# Dimples/hollow ground



## capsaicin (Jan 16, 2011)

You know... Those indentations in the blade that have become popular enough to be put on full sized chefs now.

Do they do anything for you?

Just wondering since I tried a few knives and to me they really didn't make much difference at all. Maybe they do to you pro types who cut a lot more veggies than I do.

Also, as someone who grinds his knives new edges quite often, I wonder about what grinding the blade to where the dimples are will do to the blade.

This guy:






...has ground his dimpled chef halfway through the dimples and it doesn't seem to bother him. But I wanted to know what you guys thought.


----------



## gareth (Feb 3, 2011)

I have 2 dimpled knives and they are great. I don't live and breath knives so my opinion is probably not worth squat, but the way things seem to work is this. The force needed for cutting is roughly the same. The cutting edge of the knife is shorter but the drag or suction of the food onto the knife is reduced as the blade deposits air pockets onto whatever is being cut, it therefore leaves a cleaner product that is less likely to stick to the side of my knife.

Two weeks ago I skinned 400kg of pineapple and I was using my normal vege knife, I swapped and all it did was make the last piece of skin from each pineapple less likely to stick to the side of the knife. There's lots of juice (lubricant) in a pineapple but if I were doing pumpkin, cheese or roasted meat I would have definitely used the dimpled knife. 

I didn't look at the link but if he has ground it that far down it would be a bugger to use and he's just to tight to get another knife. The edge would be staggered, really short (almost point to point cutting) so all that says to me is if you get some of the knife pretty sharp it still does the job!


----------



## petemccracken (Sep 18, 2008)

I've used a dimpled blade chef's knife for, um, close to 11 years and I sharpen it regularly and I'm nowhere near the "dimples", as you call them.

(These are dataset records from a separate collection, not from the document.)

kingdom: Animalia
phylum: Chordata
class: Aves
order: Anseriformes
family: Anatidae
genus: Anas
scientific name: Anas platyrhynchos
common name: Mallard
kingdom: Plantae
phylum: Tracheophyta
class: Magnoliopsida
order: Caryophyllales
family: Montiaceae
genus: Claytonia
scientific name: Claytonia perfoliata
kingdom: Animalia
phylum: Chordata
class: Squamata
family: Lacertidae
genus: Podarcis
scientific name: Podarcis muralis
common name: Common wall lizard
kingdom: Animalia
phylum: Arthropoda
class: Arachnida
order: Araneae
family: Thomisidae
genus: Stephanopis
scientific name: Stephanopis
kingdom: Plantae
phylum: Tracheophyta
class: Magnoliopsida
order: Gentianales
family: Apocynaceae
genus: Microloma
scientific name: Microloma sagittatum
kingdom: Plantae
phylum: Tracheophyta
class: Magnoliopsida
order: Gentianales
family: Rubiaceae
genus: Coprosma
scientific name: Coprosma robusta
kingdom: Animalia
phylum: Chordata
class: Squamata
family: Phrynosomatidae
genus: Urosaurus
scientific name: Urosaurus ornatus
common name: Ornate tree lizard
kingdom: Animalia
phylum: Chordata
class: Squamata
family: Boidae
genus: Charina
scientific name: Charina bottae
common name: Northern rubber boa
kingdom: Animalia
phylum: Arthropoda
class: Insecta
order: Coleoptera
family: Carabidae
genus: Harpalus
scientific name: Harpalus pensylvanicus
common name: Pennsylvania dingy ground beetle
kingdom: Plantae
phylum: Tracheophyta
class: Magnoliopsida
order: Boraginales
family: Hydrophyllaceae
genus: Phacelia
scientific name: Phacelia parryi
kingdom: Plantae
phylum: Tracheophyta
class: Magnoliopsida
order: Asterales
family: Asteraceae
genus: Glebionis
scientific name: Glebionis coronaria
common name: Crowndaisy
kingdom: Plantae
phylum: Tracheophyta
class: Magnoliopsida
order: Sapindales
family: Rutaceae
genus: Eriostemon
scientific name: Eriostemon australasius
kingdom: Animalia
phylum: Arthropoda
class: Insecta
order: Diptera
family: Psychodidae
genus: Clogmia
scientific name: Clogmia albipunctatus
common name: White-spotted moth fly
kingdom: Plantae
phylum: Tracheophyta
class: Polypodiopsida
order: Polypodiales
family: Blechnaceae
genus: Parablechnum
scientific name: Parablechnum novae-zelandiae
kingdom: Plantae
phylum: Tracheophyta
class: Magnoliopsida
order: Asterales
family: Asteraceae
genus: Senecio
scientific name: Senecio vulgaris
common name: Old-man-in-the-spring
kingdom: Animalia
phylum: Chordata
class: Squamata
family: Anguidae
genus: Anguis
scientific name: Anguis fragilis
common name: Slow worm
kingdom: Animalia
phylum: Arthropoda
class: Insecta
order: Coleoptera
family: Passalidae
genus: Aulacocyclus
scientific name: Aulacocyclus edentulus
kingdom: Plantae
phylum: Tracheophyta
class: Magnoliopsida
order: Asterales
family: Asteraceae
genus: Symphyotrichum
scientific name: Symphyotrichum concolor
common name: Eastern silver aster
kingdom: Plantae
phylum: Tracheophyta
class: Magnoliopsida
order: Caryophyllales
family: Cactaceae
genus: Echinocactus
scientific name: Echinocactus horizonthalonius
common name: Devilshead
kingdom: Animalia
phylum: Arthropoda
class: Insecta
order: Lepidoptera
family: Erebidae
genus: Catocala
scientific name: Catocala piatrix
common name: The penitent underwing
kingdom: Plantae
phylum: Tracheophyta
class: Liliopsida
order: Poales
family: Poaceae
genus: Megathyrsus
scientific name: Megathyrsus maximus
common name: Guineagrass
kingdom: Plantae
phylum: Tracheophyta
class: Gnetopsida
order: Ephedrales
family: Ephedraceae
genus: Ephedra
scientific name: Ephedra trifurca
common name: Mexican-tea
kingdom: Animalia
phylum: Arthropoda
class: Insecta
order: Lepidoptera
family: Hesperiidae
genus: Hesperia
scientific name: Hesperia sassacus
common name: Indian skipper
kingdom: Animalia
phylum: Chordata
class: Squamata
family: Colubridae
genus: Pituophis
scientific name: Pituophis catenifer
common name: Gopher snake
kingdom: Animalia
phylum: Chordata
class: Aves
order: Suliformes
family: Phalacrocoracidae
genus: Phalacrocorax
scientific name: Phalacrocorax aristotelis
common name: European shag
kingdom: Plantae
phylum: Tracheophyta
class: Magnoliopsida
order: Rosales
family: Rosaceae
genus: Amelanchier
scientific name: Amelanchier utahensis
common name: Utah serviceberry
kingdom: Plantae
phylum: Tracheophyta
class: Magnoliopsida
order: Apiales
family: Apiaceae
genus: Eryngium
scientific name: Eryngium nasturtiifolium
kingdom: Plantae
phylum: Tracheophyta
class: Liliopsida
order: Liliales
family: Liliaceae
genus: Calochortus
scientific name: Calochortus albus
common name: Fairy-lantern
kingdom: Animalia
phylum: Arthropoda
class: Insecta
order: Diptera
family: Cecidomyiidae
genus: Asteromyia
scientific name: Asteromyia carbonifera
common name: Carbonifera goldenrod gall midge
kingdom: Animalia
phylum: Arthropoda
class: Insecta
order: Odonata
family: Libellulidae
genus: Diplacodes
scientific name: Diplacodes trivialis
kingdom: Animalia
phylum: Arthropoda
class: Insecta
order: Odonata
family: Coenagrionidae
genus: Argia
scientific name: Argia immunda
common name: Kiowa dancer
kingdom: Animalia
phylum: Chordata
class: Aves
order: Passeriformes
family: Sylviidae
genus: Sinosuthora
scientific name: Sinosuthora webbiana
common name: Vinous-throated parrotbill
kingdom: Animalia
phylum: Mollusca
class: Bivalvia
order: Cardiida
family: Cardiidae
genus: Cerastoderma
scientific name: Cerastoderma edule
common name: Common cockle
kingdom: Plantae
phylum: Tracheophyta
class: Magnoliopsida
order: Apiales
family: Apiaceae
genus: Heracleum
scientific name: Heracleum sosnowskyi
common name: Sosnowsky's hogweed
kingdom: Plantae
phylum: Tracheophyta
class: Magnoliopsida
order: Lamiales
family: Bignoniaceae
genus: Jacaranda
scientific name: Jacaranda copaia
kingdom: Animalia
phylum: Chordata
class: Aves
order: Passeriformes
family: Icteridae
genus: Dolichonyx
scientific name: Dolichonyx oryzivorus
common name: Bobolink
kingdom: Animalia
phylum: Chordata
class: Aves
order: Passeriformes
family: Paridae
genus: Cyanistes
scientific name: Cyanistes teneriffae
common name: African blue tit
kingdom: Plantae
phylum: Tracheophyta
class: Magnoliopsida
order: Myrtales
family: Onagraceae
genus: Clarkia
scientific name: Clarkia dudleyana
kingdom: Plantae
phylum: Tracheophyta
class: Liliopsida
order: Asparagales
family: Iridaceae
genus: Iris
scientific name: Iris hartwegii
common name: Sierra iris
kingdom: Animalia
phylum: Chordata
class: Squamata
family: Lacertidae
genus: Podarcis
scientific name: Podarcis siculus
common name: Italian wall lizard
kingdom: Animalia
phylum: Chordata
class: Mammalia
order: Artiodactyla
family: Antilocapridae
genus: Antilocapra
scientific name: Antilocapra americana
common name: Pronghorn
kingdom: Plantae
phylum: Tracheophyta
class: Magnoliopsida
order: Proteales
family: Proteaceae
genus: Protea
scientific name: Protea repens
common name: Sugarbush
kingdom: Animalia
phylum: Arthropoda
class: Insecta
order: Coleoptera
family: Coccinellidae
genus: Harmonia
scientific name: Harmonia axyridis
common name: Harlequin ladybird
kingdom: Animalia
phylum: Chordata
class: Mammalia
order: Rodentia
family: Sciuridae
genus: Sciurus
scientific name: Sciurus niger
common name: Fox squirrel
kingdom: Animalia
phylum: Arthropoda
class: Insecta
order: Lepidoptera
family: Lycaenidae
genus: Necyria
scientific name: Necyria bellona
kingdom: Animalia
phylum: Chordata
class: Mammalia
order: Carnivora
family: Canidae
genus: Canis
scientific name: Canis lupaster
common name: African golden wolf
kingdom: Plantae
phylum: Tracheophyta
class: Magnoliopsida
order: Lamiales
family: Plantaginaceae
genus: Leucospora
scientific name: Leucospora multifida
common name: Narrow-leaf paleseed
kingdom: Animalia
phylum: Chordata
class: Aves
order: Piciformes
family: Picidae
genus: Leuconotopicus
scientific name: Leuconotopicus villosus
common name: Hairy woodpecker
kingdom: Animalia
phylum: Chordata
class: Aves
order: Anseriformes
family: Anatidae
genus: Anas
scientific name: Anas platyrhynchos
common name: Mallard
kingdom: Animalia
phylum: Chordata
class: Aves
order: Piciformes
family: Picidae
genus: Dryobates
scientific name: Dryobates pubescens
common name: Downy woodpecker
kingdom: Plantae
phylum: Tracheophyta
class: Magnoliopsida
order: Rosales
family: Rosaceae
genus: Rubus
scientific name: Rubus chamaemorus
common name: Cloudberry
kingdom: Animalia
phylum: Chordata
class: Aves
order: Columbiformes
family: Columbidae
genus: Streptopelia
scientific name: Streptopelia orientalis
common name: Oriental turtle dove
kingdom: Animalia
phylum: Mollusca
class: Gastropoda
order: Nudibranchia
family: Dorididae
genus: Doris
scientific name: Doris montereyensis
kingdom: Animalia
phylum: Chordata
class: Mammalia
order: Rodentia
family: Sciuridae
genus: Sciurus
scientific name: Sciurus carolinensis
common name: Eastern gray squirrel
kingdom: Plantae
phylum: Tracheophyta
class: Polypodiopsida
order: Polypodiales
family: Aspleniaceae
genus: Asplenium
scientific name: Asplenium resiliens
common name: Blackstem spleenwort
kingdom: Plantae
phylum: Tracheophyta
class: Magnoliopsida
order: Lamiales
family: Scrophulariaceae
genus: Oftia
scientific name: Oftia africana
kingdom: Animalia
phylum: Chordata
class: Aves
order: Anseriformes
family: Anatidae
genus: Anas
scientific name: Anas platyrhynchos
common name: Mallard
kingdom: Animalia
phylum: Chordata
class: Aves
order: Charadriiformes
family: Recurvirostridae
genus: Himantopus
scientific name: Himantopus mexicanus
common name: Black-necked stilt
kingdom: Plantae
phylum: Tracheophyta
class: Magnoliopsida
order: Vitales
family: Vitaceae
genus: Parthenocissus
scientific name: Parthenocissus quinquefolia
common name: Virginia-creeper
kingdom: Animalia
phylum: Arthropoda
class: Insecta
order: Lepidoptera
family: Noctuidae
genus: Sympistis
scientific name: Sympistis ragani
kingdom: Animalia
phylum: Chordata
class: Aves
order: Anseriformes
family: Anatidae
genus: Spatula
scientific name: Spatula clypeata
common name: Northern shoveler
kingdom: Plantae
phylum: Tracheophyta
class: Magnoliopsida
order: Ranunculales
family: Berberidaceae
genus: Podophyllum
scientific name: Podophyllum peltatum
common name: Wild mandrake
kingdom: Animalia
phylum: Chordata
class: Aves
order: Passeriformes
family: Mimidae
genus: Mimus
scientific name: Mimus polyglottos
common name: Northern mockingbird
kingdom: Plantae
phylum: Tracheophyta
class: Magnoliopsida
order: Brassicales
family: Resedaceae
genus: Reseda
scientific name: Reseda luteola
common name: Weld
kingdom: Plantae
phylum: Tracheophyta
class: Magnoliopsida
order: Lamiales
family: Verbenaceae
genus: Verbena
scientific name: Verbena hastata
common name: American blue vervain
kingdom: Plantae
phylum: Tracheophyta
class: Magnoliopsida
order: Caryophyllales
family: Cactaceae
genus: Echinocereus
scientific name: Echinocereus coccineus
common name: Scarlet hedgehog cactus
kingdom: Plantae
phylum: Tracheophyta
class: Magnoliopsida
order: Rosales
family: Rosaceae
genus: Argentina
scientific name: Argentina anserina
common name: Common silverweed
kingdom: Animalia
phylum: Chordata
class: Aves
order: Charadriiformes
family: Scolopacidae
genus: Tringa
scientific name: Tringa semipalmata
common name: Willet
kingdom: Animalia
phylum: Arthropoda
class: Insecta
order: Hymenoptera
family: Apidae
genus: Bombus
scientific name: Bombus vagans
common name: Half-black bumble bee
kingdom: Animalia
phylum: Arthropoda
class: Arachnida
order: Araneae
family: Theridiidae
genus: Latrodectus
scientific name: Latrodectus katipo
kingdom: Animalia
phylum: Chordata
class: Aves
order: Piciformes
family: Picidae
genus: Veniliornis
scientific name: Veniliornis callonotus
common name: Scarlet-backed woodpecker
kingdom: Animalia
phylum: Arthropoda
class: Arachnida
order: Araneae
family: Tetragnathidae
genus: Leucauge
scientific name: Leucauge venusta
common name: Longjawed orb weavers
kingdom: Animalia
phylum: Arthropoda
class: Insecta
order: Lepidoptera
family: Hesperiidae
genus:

TTBOMK, no one "grinds" a chef knife to sharpen it, oh wait, maybe some services, but then, they don't normally supply dimpled knives.

IMHO, "grinding" is only necessary for reprofiling or repairing a badly damaged knife, otherwise, I tend to categorize "grinding" as "knife abuse"!


----------



## foodpump (Oct 10, 2005)

It's called "Kuellenschliff" or a "Granton" edge.  Been used for close to a hundred years now on knives made especially for smoked salmon, ham, roast beef, and cheese.

The principle for this design is that as you draw a knife through a piece of moist sticky food, the "dimples" contain a pocket of air which allows the blade to move cleanly through without any food sticking to it.

Don't see a need for it on "Chef's" knives, although it works well for smoked salmon slicers and for ham/roast beef slicers .


----------